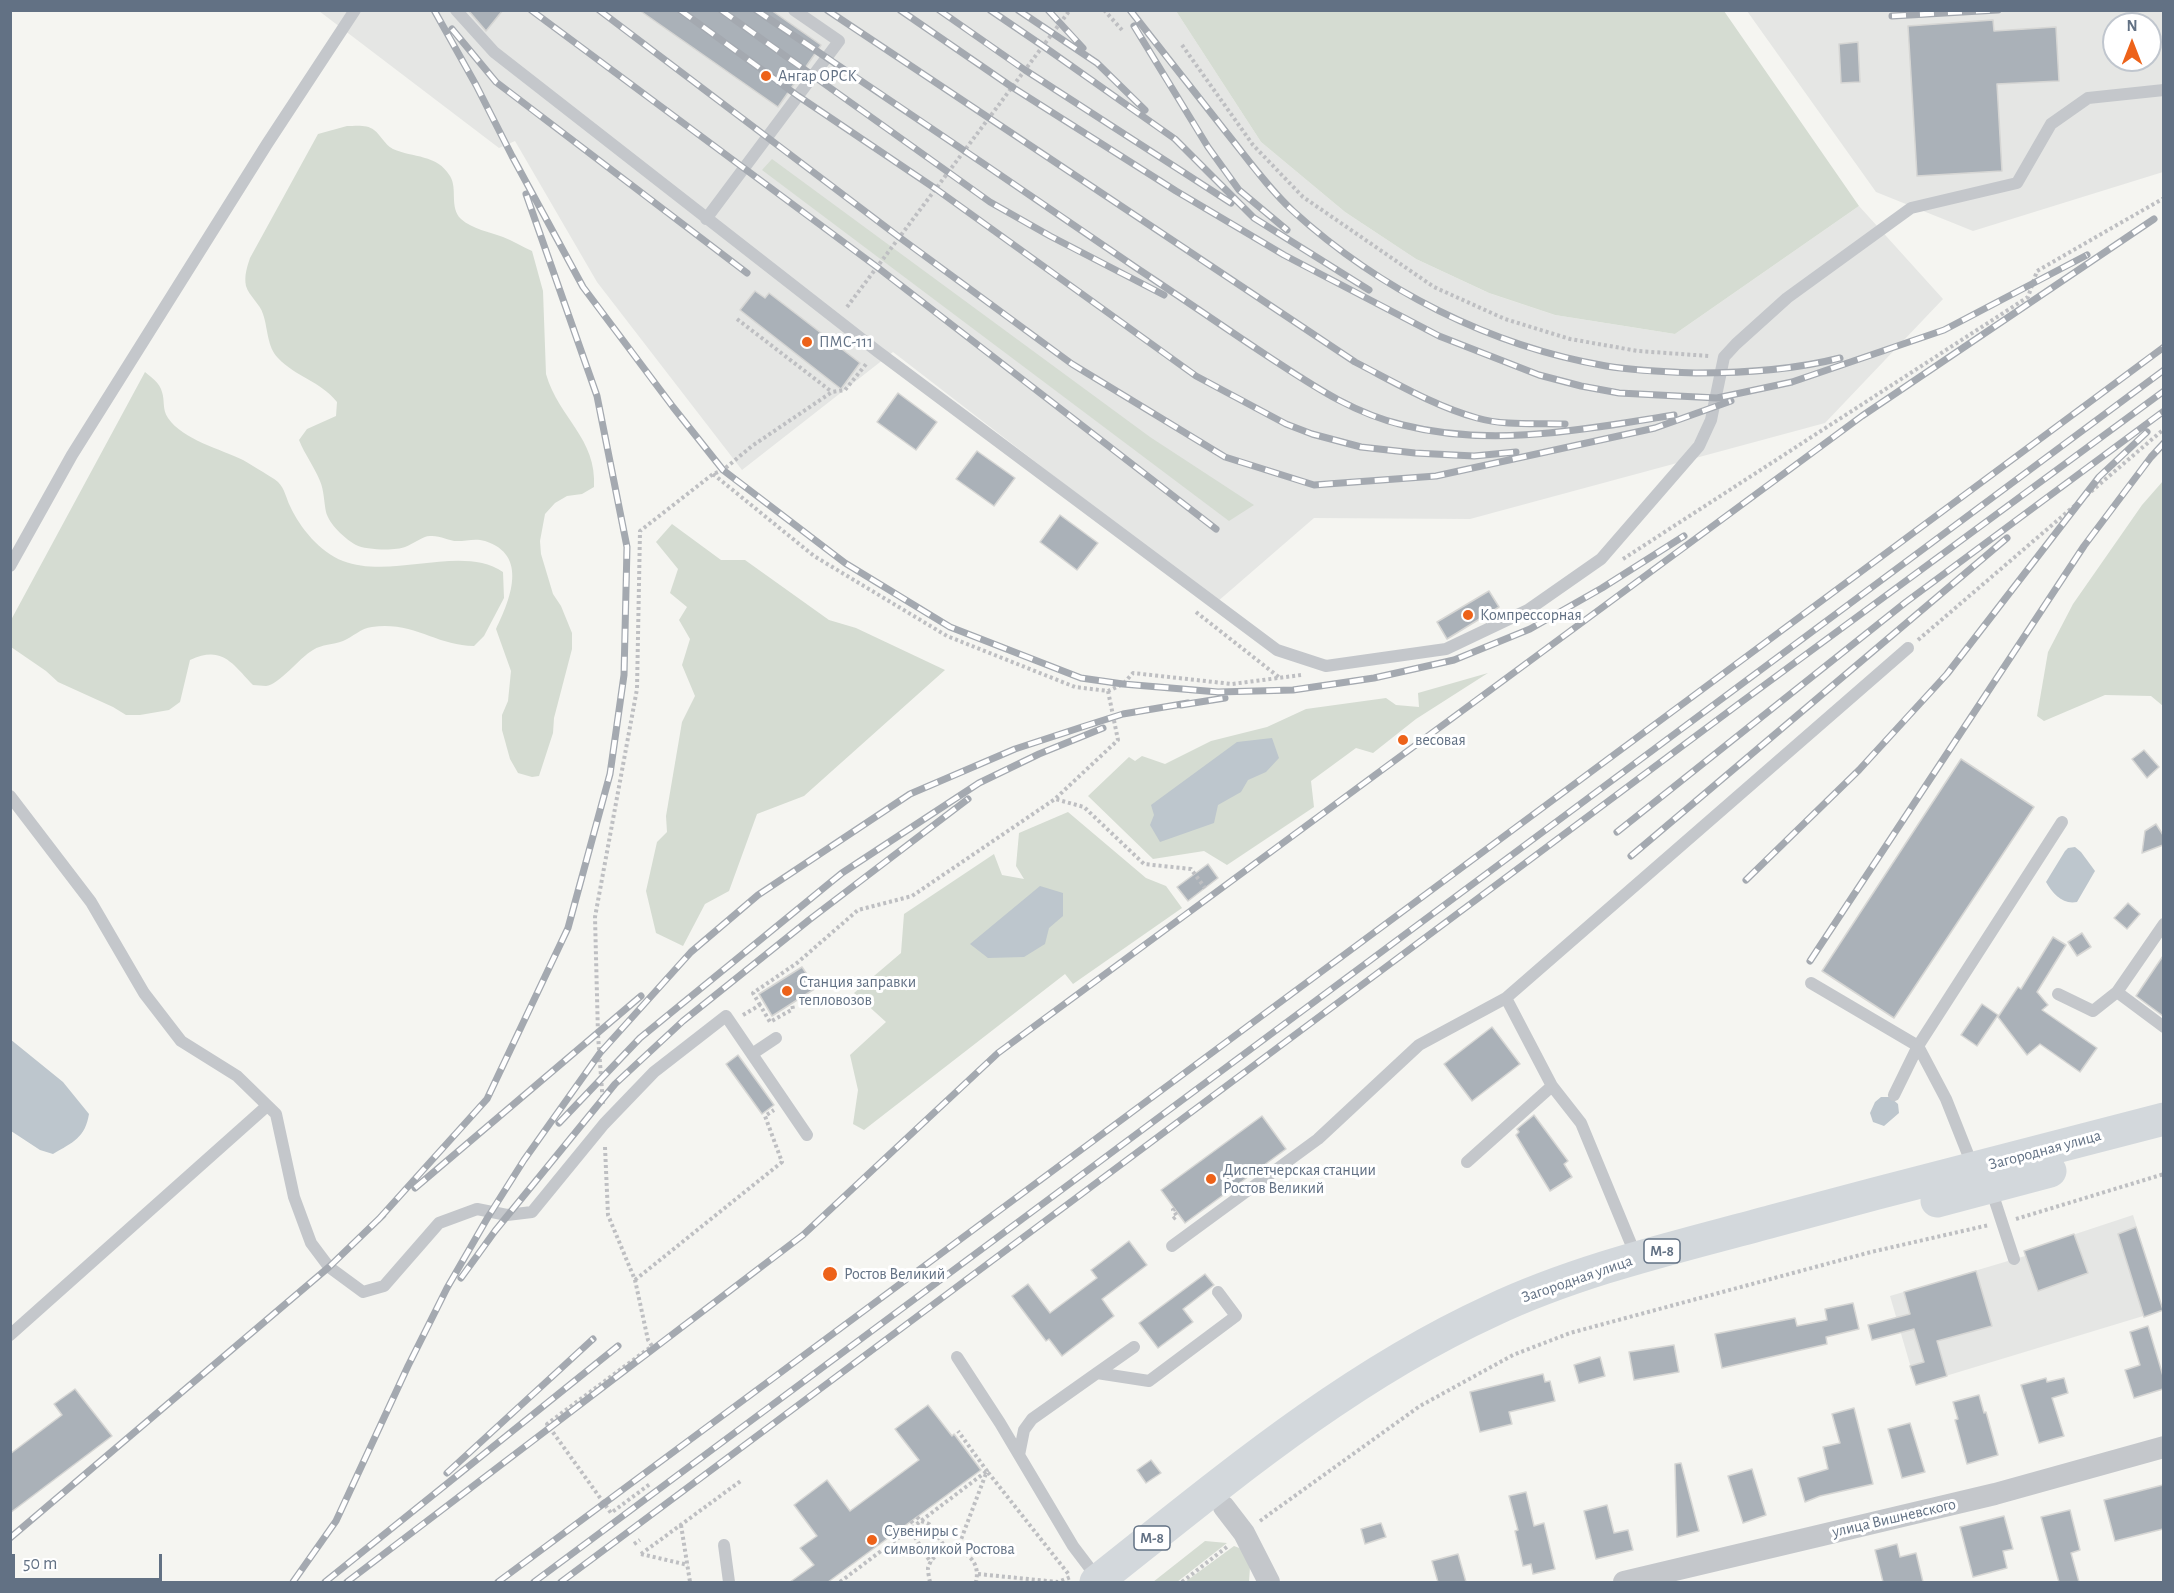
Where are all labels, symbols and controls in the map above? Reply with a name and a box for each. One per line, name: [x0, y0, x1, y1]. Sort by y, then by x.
north arrow: [2102, 12, 2162, 72]
text: N: [2126, 18, 2138, 34]
place label: Ангар ОРСК: [778, 66, 857, 86]
marker: Ангар ОРСК: [759, 69, 773, 83]
place label: ПМС-111: [819, 332, 873, 352]
marker: ПМС-111: [800, 335, 814, 349]
place label: Компрессорная: [1480, 605, 1582, 625]
marker: Компрессорная: [1461, 608, 1475, 622]
place label: весовая: [1415, 730, 1466, 750]
marker: весовая: [1396, 733, 1410, 747]
place label: Станция заправки тепловозов: [799, 972, 916, 1010]
marker: Станция заправки тепловозов: [780, 984, 794, 998]
street label: Загородная улица: [1987, 1126, 2103, 1174]
place label: Диспетчерская станции Ростов Великий: [1223, 1160, 1376, 1198]
marker: Диспетчерская станции Ростов Великий: [1204, 1172, 1218, 1186]
road number: М-8: [1644, 1239, 1680, 1263]
street label: Загородная улица: [1519, 1251, 1635, 1307]
place label: Ростов Великий: [844, 1264, 945, 1284]
marker: Ростов Великий: [821, 1265, 839, 1283]
street label: улица Вишневского: [1830, 1494, 1958, 1542]
place label: Сувениры с символикой Ростова: [884, 1521, 1015, 1559]
road number: М-8: [1134, 1526, 1170, 1550]
marker: Сувениры с символикой Ростова: [865, 1533, 879, 1547]
scale bar: [15, 1542, 165, 1580]
text: 50 m: [23, 1555, 57, 1573]

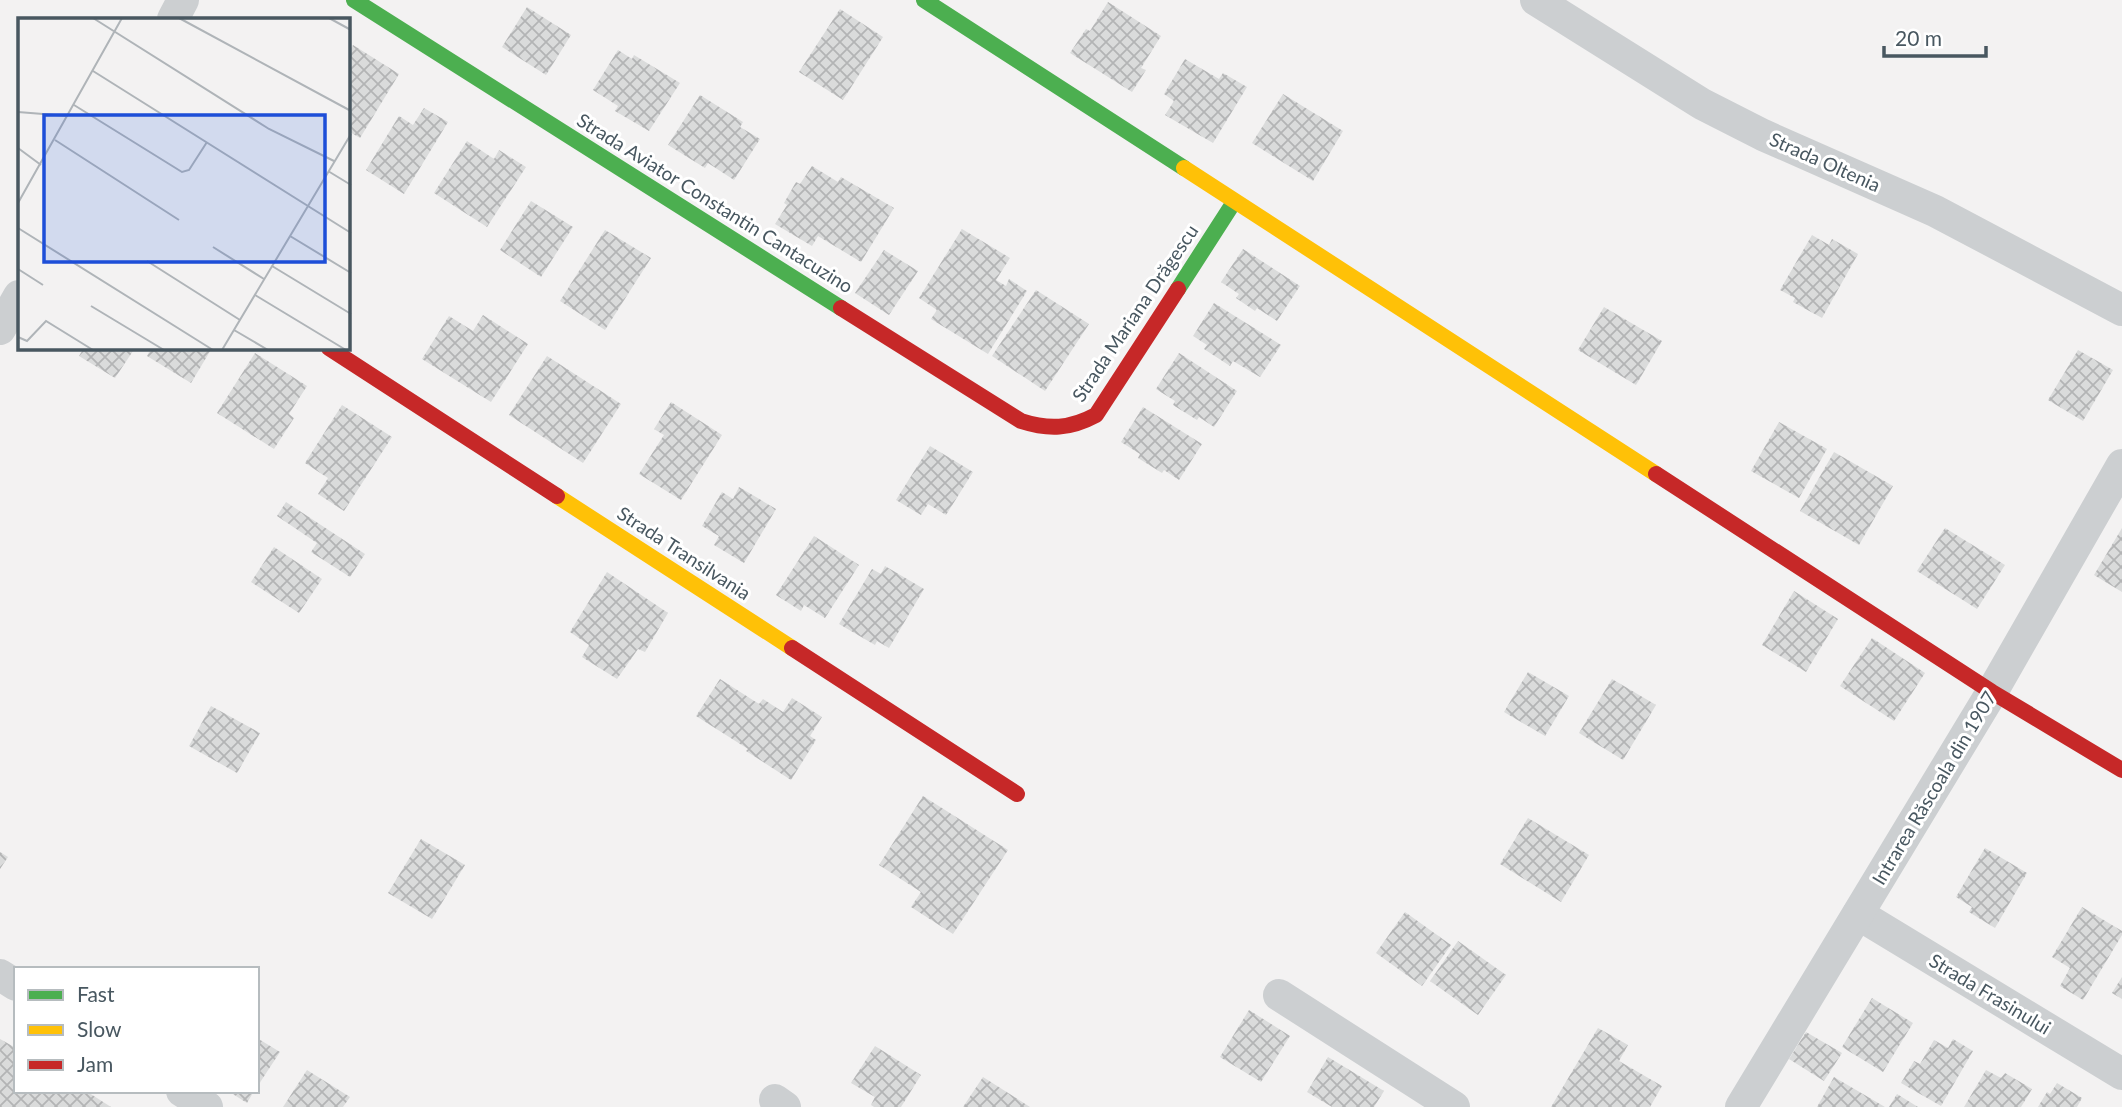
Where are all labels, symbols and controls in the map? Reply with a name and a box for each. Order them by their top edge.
scale bar [1884,14,1986,58]
inset map [18,18,350,350]
text: 20 m [1895,25,1942,50]
street label: Strada Aviator Constantin Cantacuzino [573,108,857,297]
street label: Strada Oltenia [1766,127,1884,196]
street label: Strada Mariana Drăgescu [1067,220,1202,406]
street label: Strada Transilvania [613,501,755,604]
street label: Intrarea Răscoala din 1907 [1867,687,2001,889]
street label: Strada Frasinului [1925,948,2055,1039]
legend [14,967,259,1093]
text: Fast [77,981,115,1006]
text: Slow [77,1016,122,1041]
text: Jam [77,1051,113,1076]

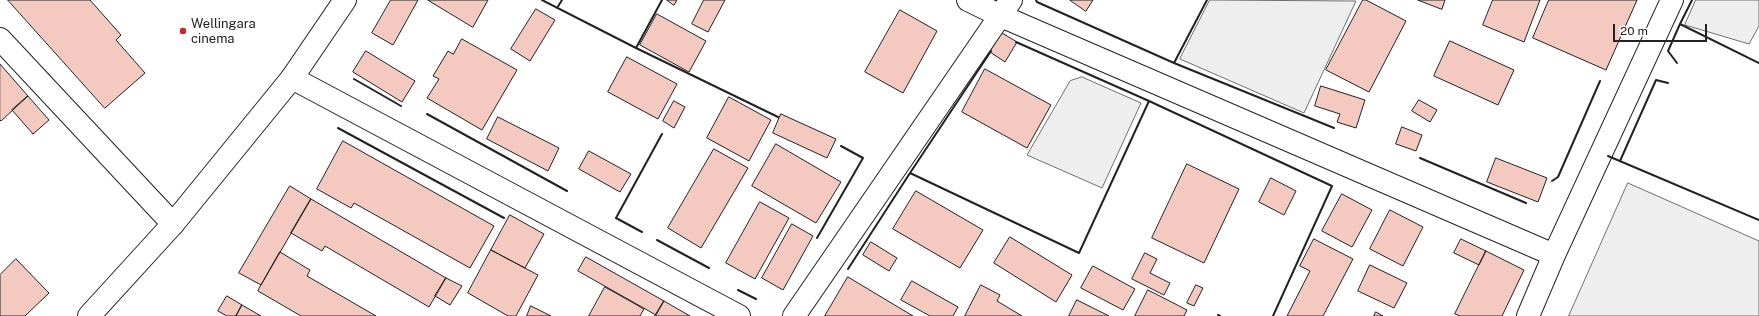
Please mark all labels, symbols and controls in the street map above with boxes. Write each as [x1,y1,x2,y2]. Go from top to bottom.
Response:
place label: Wellingara cinema [191,16,256,47]
scale bar [1615,16,1709,42]
text: 20 m [1620,24,1648,38]
marker: Wellingara cinema [178,26,188,36]

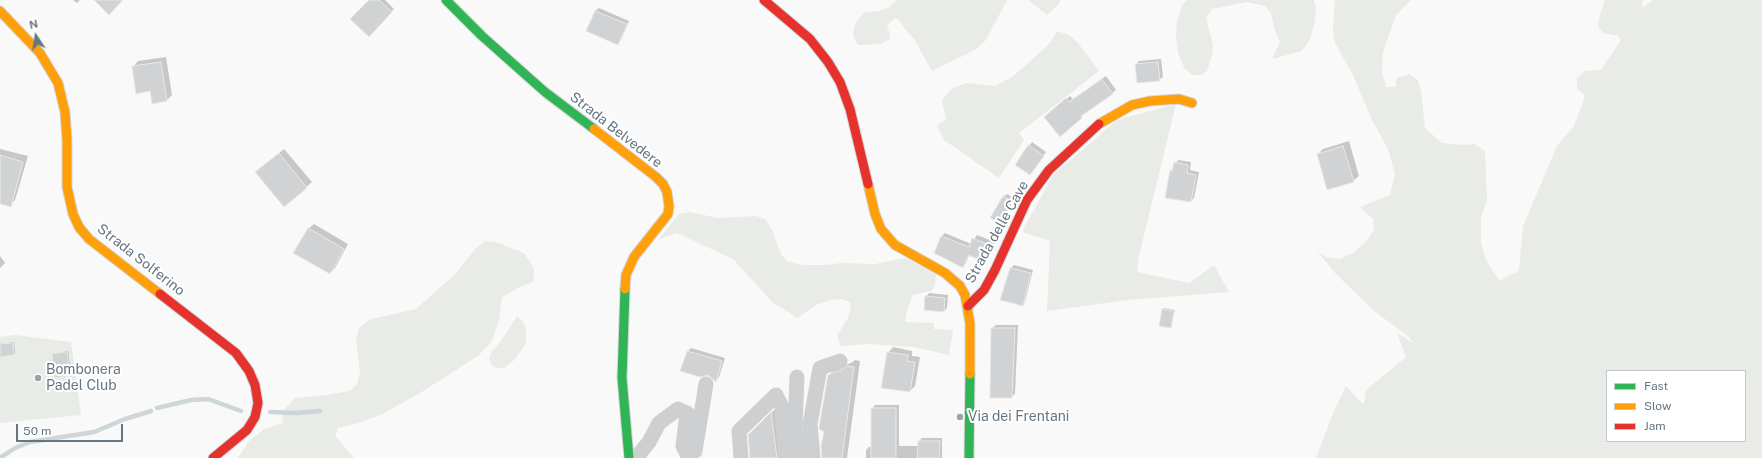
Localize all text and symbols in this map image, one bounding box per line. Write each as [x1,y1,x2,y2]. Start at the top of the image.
north arrow [16,16,56,56]
text: N [28,17,39,31]
street label: Strada Belvedere [566,89,666,171]
street label: Strada delle Cave [962,178,1032,286]
street label: Strada Solferino [94,221,188,299]
place label: Bombonera Padel Club [46,362,121,394]
legend [1606,370,1746,442]
marker: Bombonera Padel Club [33,373,43,383]
text: Fast [1644,379,1668,393]
text: Slow [1644,399,1671,413]
place label: Via dei Frentani [968,409,1069,425]
marker: Via dei Frentani [955,412,965,422]
scale bar [18,416,125,442]
text: Jam [1644,419,1666,433]
text: 50 m [23,424,51,438]

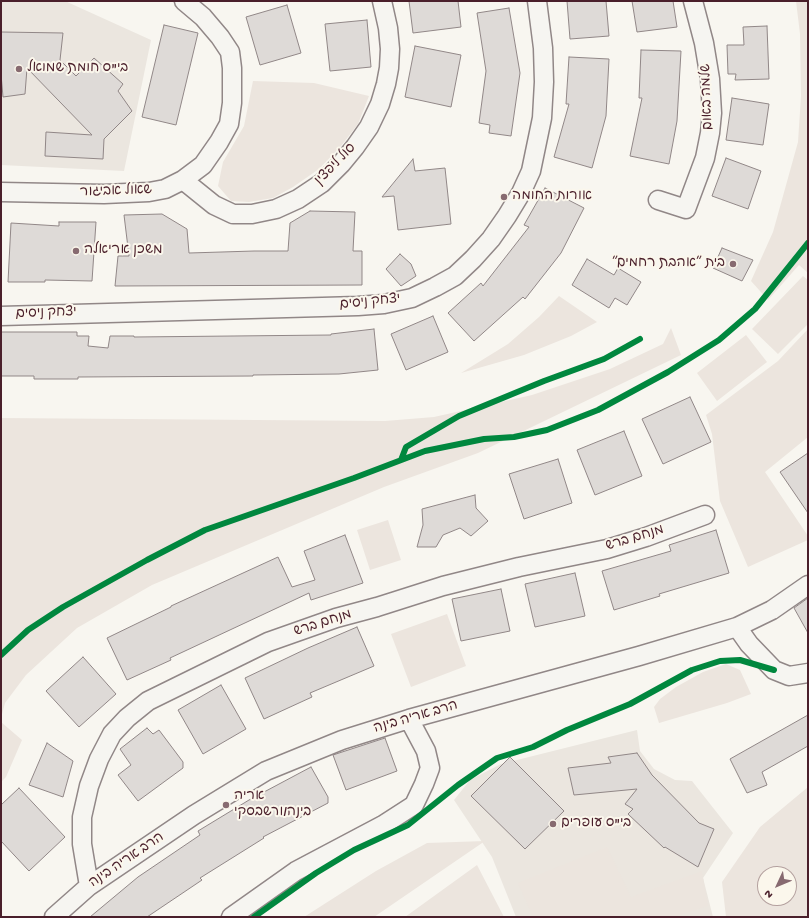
####################
| Required action |
Only the text of the records belongs in the answer; reproduce it verbatim, with no pictures.

| Answer section |
Where are all labels, symbols and controls in the map above? Reply with a name and a box for each. One per line, name: [x0, y0, x1, y1]. Sort by y, then by x.
north arrow: [2102, 12, 2162, 72]
text: N: [2126, 18, 2138, 34]
place label: Ангар ОРСК: [778, 66, 857, 86]
marker: Ангар ОРСК: [759, 69, 773, 83]
place label: ПМС-111: [819, 332, 873, 352]
marker: ПМС-111: [800, 335, 814, 349]
place label: Компрессорная: [1480, 605, 1582, 625]
marker: Компрессорная: [1461, 608, 1475, 622]
place label: весовая: [1415, 730, 1466, 750]
marker: весовая: [1396, 733, 1410, 747]
place label: Станция заправки тепловозов: [799, 972, 916, 1010]
marker: Станция заправки тепловозов: [780, 984, 794, 998]
street label: Загородная улица: [1987, 1126, 2103, 1174]
place label: Диспетчерская станции Ростов Великий: [1223, 1160, 1376, 1198]
marker: Диспетчерская станции Ростов Великий: [1204, 1172, 1218, 1186]
road number: М-8: [1644, 1239, 1680, 1263]
street label: Загородная улица: [1519, 1251, 1635, 1307]
place label: Ростов Великий: [844, 1264, 945, 1284]
marker: Ростов Великий: [821, 1265, 839, 1283]
street label: улица Вишневского: [1830, 1494, 1958, 1542]
place label: Сувениры с символикой Ростова: [884, 1521, 1015, 1559]
road number: М-8: [1134, 1526, 1170, 1550]
marker: Сувениры с символикой Ростова: [865, 1533, 879, 1547]
scale bar: [15, 1542, 165, 1580]
text: 50 m: [23, 1555, 57, 1573]

Where are all labels, symbols and controls in the map? Reply with a name and a box for each. Order them by their top edge.
scale bar [1884,14,1986,58]
inset map [18,18,350,350]
text: 20 m [1895,25,1942,50]
street label: Strada Aviator Constantin Cantacuzino [573,108,857,297]
street label: Strada Oltenia [1766,127,1884,196]
street label: Strada Mariana Drăgescu [1067,220,1202,406]
street label: Strada Transilvania [613,501,755,604]
street label: Intrarea Răscoala din 1907 [1867,687,2001,889]
street label: Strada Frasinului [1925,948,2055,1039]
legend [14,967,259,1093]
text: Fast [77,981,115,1006]
text: Slow [77,1016,122,1041]
text: Jam [77,1051,113,1076]

Please mark all labels, symbols and controls in the street map above with boxes. Write each as [x1,y1,x2,y2]. Go from top to bottom.
Response:
place label: Wellingara cinema [191,16,256,47]
scale bar [1615,16,1709,42]
text: 20 m [1620,24,1648,38]
marker: Wellingara cinema [178,26,188,36]

Localize all text and symbols in this map image, one bounding box per line. Write each as [x1,y1,x2,y2]. Start at the top of the image.
north arrow [16,16,56,56]
text: N [28,17,39,31]
street label: Strada Belvedere [566,89,666,171]
street label: Strada delle Cave [962,178,1032,286]
street label: Strada Solferino [94,221,188,299]
place label: Bombonera Padel Club [46,362,121,394]
legend [1606,370,1746,442]
marker: Bombonera Padel Club [33,373,43,383]
text: Fast [1644,379,1668,393]
text: Slow [1644,399,1671,413]
place label: Via dei Frentani [968,409,1069,425]
marker: Via dei Frentani [955,412,965,422]
scale bar [18,416,125,442]
text: Jam [1644,419,1666,433]
text: 50 m [23,424,51,438]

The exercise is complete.